* **THE TASK**:
Make an exact copy of all the entries below, with the pictures left out.

[Data entries]
*** Block opens ***

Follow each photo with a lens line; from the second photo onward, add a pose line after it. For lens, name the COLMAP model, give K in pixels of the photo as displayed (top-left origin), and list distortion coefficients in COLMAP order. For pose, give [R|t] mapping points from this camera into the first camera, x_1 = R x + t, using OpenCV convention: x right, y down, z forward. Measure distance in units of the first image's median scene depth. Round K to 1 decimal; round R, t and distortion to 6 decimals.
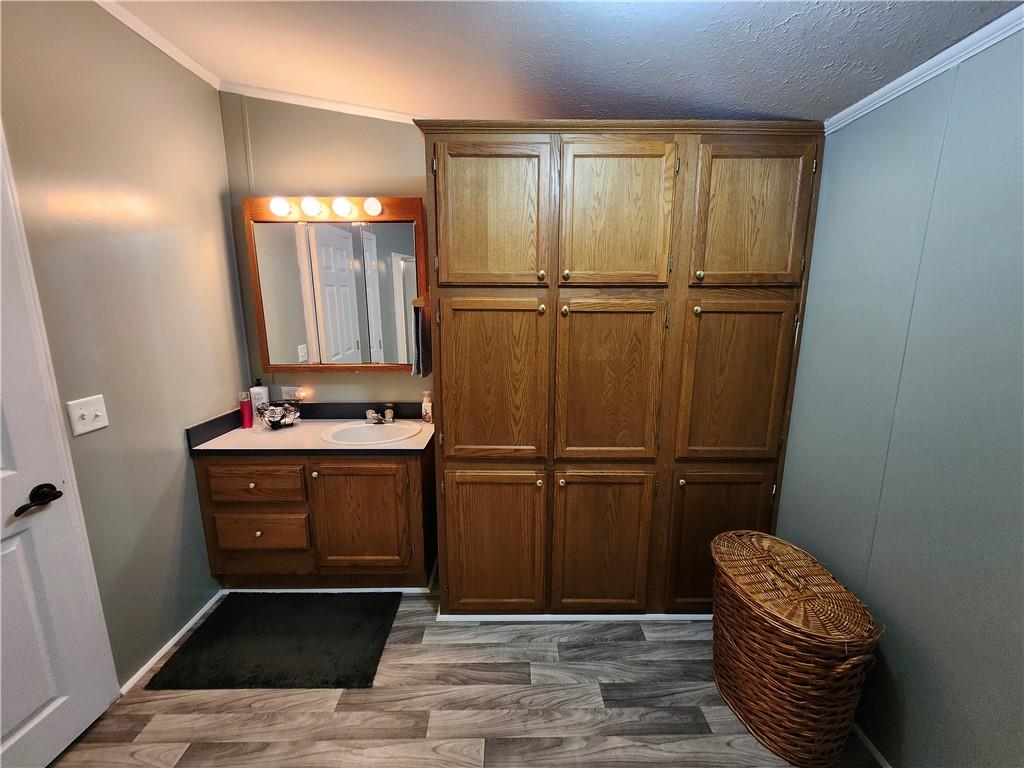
lens RADIAL K [[411.0, 0, 515.9], [0, 411.0, 379.3], [0, 0, 1]] dist [0.007717, 0.000741]
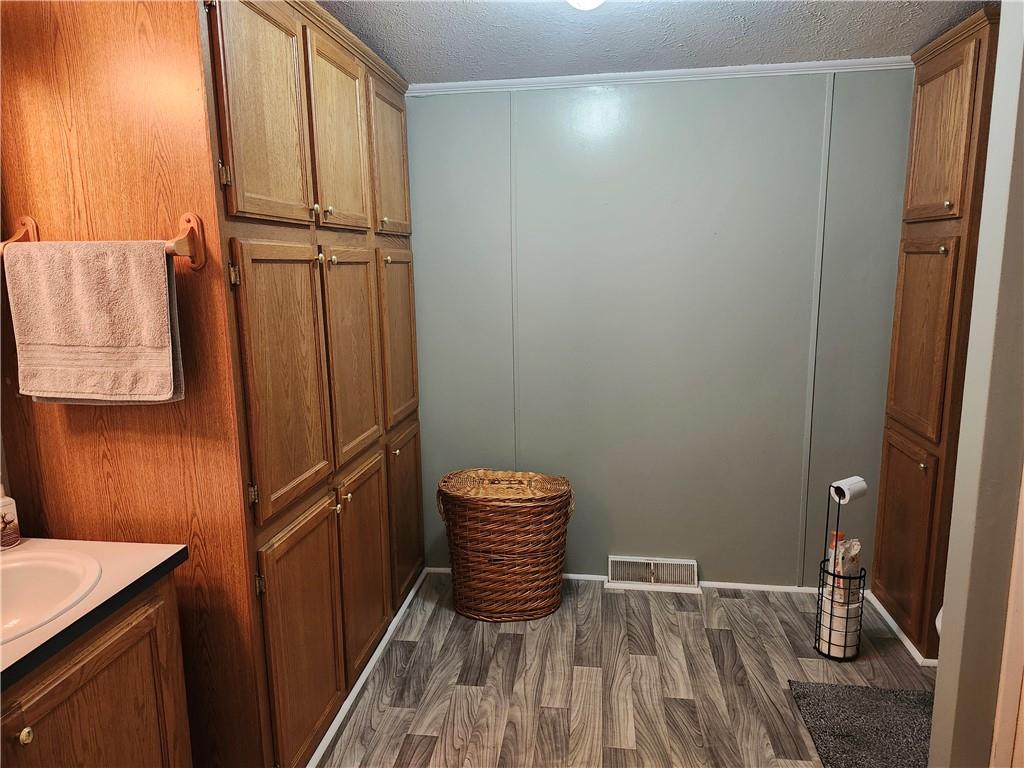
lens RADIAL K [[707.0, 0, 512.1], [0, 707.0, 387.7], [0, 0, 1]] dist [0.027636, -0.002760]
pose [[0.143327, -0.182284, 0.972744, -1.096467], [0.190099, 0.969660, 0.153696, -0.080318], [-0.971246, 0.162889, 0.173630, 0.505010]]
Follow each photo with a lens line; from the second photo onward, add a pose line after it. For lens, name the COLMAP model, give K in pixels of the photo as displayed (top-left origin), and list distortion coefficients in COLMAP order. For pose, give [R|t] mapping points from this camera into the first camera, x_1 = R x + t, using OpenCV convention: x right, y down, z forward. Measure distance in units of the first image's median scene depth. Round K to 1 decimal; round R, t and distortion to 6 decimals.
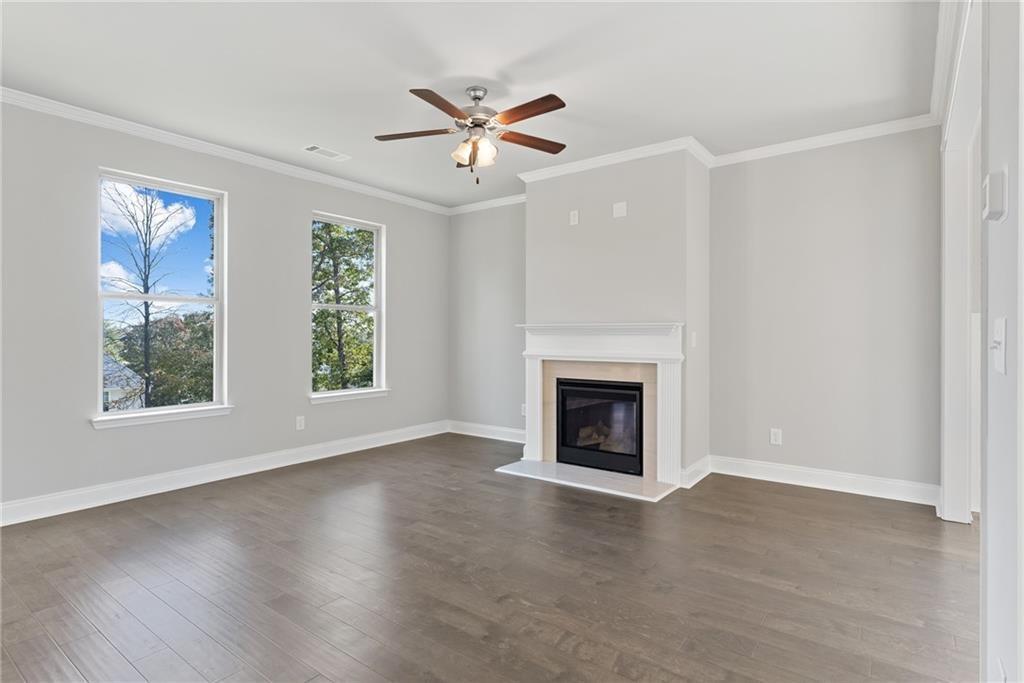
lens RADIAL K [[528.6, 0, 516.1], [0, 528.6, 338.7], [0, 0, 1]] dist [-0.003326, 0.000151]
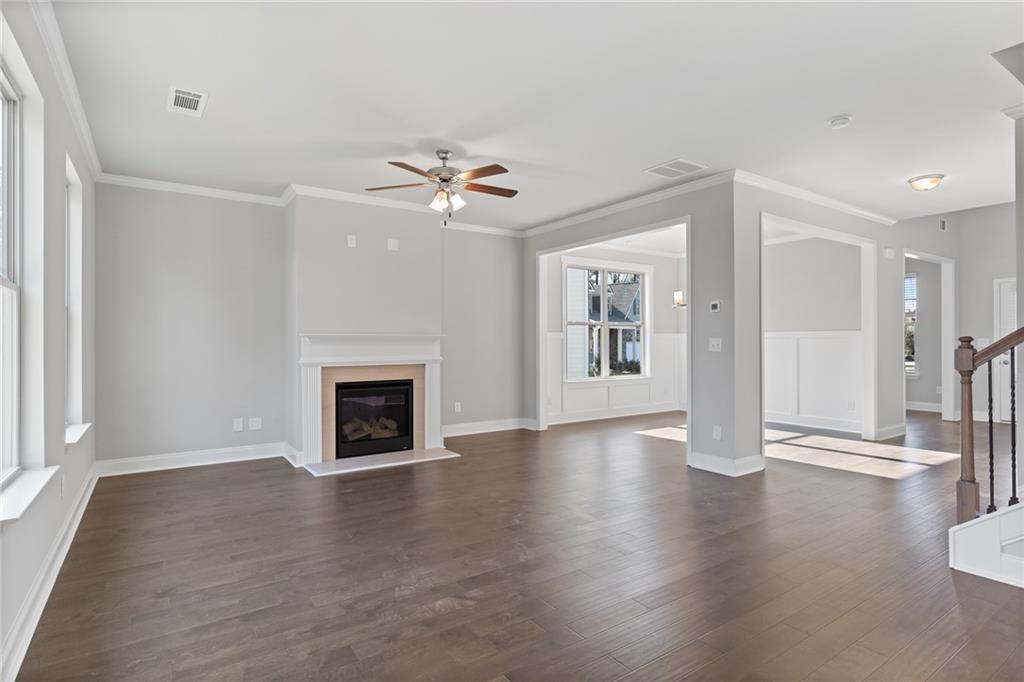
lens RADIAL K [[527.6, 0, 512.9], [0, 527.6, 342.0], [0, 0, 1]] dist [-0.001598, 0.000744]
pose [[0.323381, -0.001532, 0.946268, -0.876740], [0.010022, 0.999948, -0.001806, -0.005044], [-0.946216, 0.010067, 0.323380, 0.307015]]
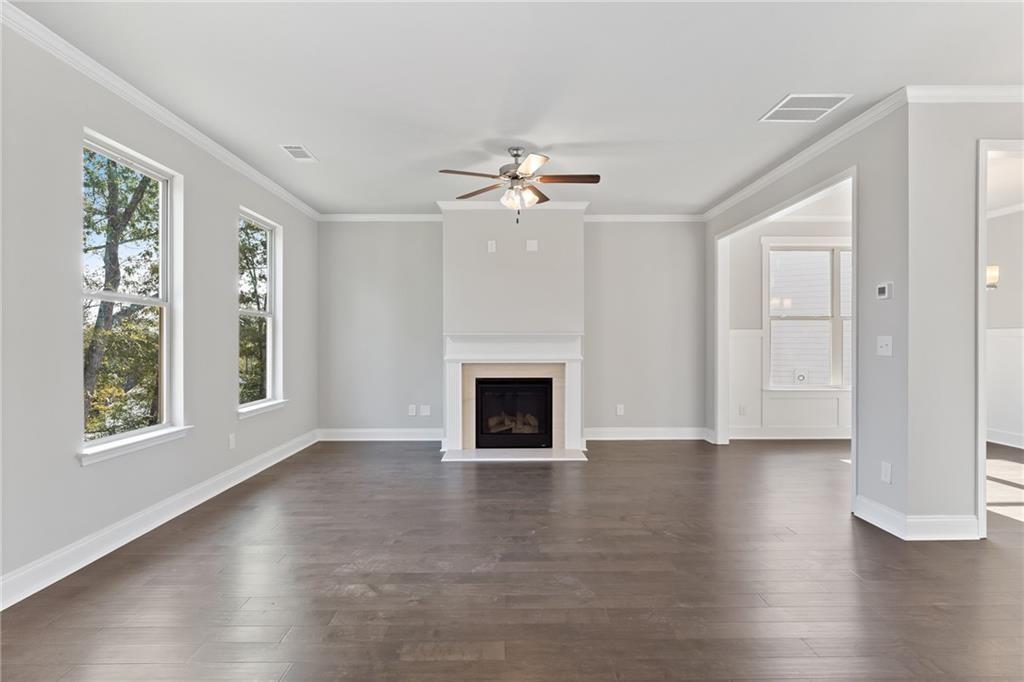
lens RADIAL K [[527.6, 0, 512.9], [0, 527.6, 342.0], [0, 0, 1]] dist [-0.001598, 0.000744]
pose [[0.792822, -0.002520, 0.609448, -0.607994], [0.006125, 0.999974, -0.003833, -0.002363], [-0.609423, 0.006771, 0.792817, 0.001860]]
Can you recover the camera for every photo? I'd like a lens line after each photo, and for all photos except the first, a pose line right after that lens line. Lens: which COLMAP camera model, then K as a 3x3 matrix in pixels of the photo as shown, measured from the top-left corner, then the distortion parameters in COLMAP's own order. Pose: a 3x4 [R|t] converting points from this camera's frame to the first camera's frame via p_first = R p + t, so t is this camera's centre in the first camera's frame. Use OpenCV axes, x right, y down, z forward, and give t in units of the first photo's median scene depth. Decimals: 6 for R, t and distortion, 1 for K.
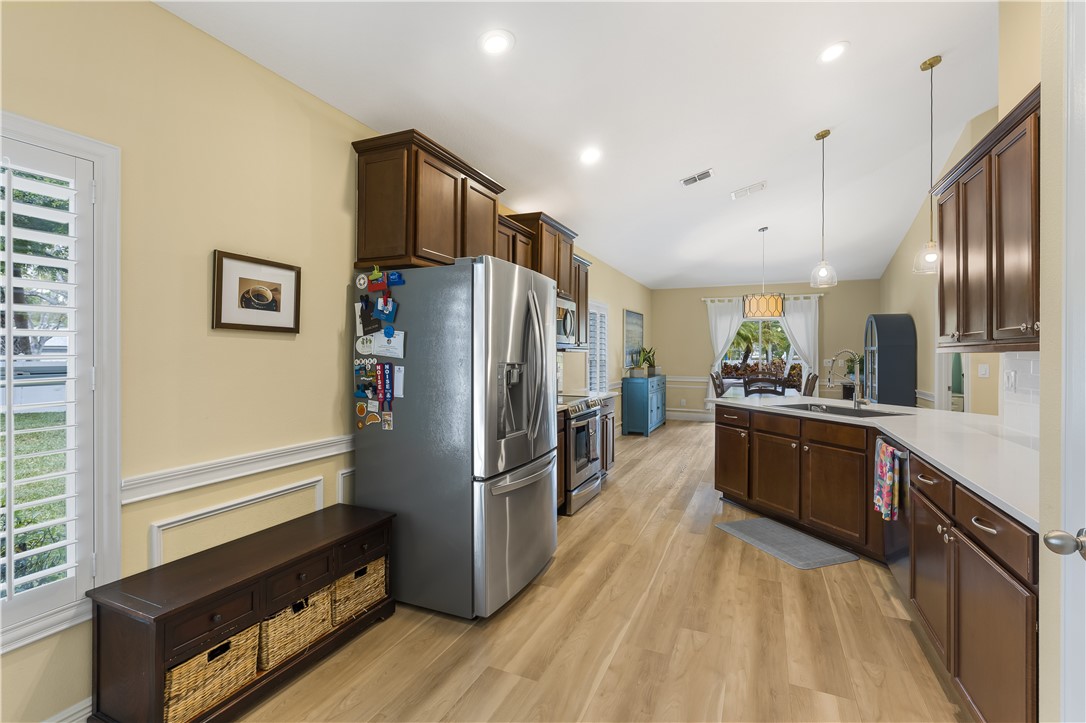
lens RADIAL K [[486.1, 0, 539.4], [0, 486.1, 353.2], [0, 0, 1]] dist [-0.010011, 0.004748]
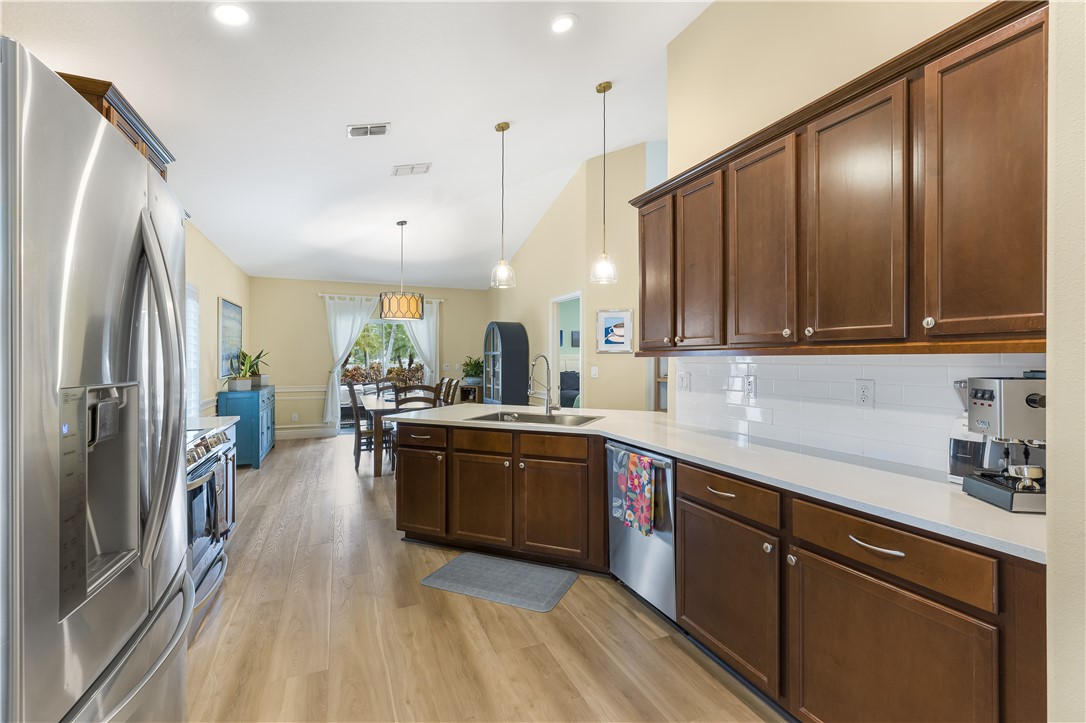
lens RADIAL K [[486.1, 0, 545.6], [0, 486.1, 357.1], [0, 0, 1]] dist [-0.010011, 0.004748]
pose [[0.671738, -0.000619, 0.740789, -0.075535], [0.001333, 0.999999, -0.000374, -0.000246], [-0.740788, 0.001238, 0.671738, 0.367259]]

*** Block closes ***

* **YOUR RESPONSE**:
Follow each photo with a lens line; from the second photo onward, add a pose line after it. For lens, name the COLMAP model, give K in pixels of the photo as displayed (top-left origin), and list distortion coefficients in COLMAP order. For pose, give [R|t] mapping points from this camera into the first camera, x_1 = R x + t, using OpenCV convention: x right, y down, z forward. Measure distance in units of the first image's median scene depth. Round K to 1 decimal; round R, t and distortion to 6 decimals.
lens RADIAL K [[411.0, 0, 515.9], [0, 411.0, 379.3], [0, 0, 1]] dist [0.007717, 0.000741]
lens RADIAL K [[707.0, 0, 512.1], [0, 707.0, 387.7], [0, 0, 1]] dist [0.027636, -0.002760]
pose [[0.143327, -0.182284, 0.972744, -1.096467], [0.190099, 0.969660, 0.153696, -0.080318], [-0.971246, 0.162889, 0.173630, 0.505010]]
Follow each photo with a lens line; from the second photo onward, add a pose line after it. For lens, name the COLMAP model, give K in pixels of the photo as displayed (top-left origin), and list distortion coefficients in COLMAP order. For pose, give [R|t] mapping points from this camera into the first camera, x_1 = R x + t, using OpenCV convention: x right, y down, z forward. Measure distance in units of the first image's median scene depth. Round K to 1 decimal; round R, t and distortion to 6 decimals.
lens RADIAL K [[528.6, 0, 516.1], [0, 528.6, 338.7], [0, 0, 1]] dist [-0.003326, 0.000151]
lens RADIAL K [[527.6, 0, 512.9], [0, 527.6, 342.0], [0, 0, 1]] dist [-0.001598, 0.000744]
pose [[0.323381, -0.001532, 0.946268, -0.876740], [0.010022, 0.999948, -0.001806, -0.005044], [-0.946216, 0.010067, 0.323380, 0.307015]]
lens RADIAL K [[527.6, 0, 512.9], [0, 527.6, 342.0], [0, 0, 1]] dist [-0.001598, 0.000744]
pose [[0.792822, -0.002520, 0.609448, -0.607994], [0.006125, 0.999974, -0.003833, -0.002363], [-0.609423, 0.006771, 0.792817, 0.001860]]
Can you recover the camera for every photo? I'd like a lens line after each photo, and for all photos except the first, a pose line right after that lens line. Lens: which COLMAP camera model, then K as a 3x3 matrix in pixels of the photo as shown, measured from the top-left corner, then the distortion parameters in COLMAP's own order. Pose: a 3x4 [R|t] converting points from this camera's frame to the first camera's frame via p_first = R p + t, so t is this camera's centre in the first camera's frame. Use OpenCV axes, x right, y down, z forward, and give t in units of the first photo's median scene depth. Decimals: 6 for R, t and distortion, 1 for K.
lens RADIAL K [[486.1, 0, 539.4], [0, 486.1, 353.2], [0, 0, 1]] dist [-0.010011, 0.004748]
lens RADIAL K [[486.1, 0, 545.6], [0, 486.1, 357.1], [0, 0, 1]] dist [-0.010011, 0.004748]
pose [[0.671738, -0.000619, 0.740789, -0.075535], [0.001333, 0.999999, -0.000374, -0.000246], [-0.740788, 0.001238, 0.671738, 0.367259]]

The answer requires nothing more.